◆ Exercise
Below are records; copy every line among them that contains the word "Swanepoel".

(Items listed in a dataset)

Content starts

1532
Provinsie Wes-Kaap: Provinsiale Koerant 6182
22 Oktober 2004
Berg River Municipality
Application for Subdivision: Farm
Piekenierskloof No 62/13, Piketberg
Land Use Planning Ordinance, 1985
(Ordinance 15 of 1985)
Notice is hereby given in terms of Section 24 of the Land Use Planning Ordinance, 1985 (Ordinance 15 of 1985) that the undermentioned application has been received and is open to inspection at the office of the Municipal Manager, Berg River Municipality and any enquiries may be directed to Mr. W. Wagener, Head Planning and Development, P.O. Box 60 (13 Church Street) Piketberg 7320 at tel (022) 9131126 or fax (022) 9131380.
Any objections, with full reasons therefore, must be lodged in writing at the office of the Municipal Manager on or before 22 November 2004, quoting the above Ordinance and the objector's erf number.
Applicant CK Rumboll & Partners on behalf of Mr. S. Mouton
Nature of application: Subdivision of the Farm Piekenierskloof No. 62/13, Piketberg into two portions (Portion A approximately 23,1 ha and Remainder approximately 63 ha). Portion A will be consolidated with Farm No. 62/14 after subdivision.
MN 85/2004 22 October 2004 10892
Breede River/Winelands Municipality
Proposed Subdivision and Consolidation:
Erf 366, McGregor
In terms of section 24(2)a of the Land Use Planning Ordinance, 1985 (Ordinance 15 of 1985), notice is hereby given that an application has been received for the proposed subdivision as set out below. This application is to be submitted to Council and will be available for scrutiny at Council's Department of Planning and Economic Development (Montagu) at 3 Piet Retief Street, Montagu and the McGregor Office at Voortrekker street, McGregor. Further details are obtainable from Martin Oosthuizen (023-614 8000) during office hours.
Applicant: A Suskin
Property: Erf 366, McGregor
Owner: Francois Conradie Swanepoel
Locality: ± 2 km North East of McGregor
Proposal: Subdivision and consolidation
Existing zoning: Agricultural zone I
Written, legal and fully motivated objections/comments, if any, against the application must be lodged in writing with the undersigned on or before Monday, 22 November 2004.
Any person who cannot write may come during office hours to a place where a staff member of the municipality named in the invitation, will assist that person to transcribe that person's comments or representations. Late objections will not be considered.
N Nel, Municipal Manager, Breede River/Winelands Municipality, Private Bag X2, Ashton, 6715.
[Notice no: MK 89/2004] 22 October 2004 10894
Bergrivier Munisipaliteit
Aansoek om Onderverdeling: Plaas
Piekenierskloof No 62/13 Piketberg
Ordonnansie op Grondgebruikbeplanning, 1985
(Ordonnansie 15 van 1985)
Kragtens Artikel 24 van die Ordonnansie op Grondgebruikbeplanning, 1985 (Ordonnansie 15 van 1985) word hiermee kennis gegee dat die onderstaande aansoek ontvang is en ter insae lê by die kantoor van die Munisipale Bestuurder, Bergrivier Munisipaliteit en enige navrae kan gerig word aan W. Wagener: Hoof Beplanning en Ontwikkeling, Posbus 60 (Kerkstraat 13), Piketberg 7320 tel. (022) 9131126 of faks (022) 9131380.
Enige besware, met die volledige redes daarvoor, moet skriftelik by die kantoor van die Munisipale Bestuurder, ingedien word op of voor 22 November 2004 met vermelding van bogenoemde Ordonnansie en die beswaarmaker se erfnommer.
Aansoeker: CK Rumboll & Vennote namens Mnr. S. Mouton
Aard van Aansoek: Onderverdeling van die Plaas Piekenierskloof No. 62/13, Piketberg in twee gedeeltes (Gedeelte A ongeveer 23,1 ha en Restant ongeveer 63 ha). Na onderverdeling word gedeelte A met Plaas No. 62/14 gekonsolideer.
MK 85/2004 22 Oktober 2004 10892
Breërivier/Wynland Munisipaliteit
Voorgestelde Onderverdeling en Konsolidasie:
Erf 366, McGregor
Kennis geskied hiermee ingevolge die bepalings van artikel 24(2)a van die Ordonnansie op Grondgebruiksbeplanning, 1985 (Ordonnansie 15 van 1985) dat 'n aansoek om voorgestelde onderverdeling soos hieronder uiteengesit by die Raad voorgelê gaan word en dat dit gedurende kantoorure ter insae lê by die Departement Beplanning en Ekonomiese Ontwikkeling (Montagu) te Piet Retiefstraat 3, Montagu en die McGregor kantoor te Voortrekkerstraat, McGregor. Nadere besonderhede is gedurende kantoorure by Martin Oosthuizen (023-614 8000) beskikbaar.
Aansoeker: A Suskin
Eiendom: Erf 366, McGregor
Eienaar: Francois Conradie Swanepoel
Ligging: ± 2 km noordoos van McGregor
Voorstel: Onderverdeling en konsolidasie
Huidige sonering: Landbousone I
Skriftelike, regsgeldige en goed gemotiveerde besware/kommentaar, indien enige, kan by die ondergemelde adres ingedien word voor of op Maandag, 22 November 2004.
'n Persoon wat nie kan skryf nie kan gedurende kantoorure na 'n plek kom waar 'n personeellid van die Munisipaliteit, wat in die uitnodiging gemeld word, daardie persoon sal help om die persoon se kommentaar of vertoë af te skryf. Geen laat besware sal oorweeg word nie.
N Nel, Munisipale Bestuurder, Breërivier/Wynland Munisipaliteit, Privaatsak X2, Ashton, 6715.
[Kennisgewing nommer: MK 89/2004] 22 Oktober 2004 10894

Content ends

◆ Answer for the task
Owner: Francois Conradie Swanepoel
Eienaar: Francois Conradie Swanepoel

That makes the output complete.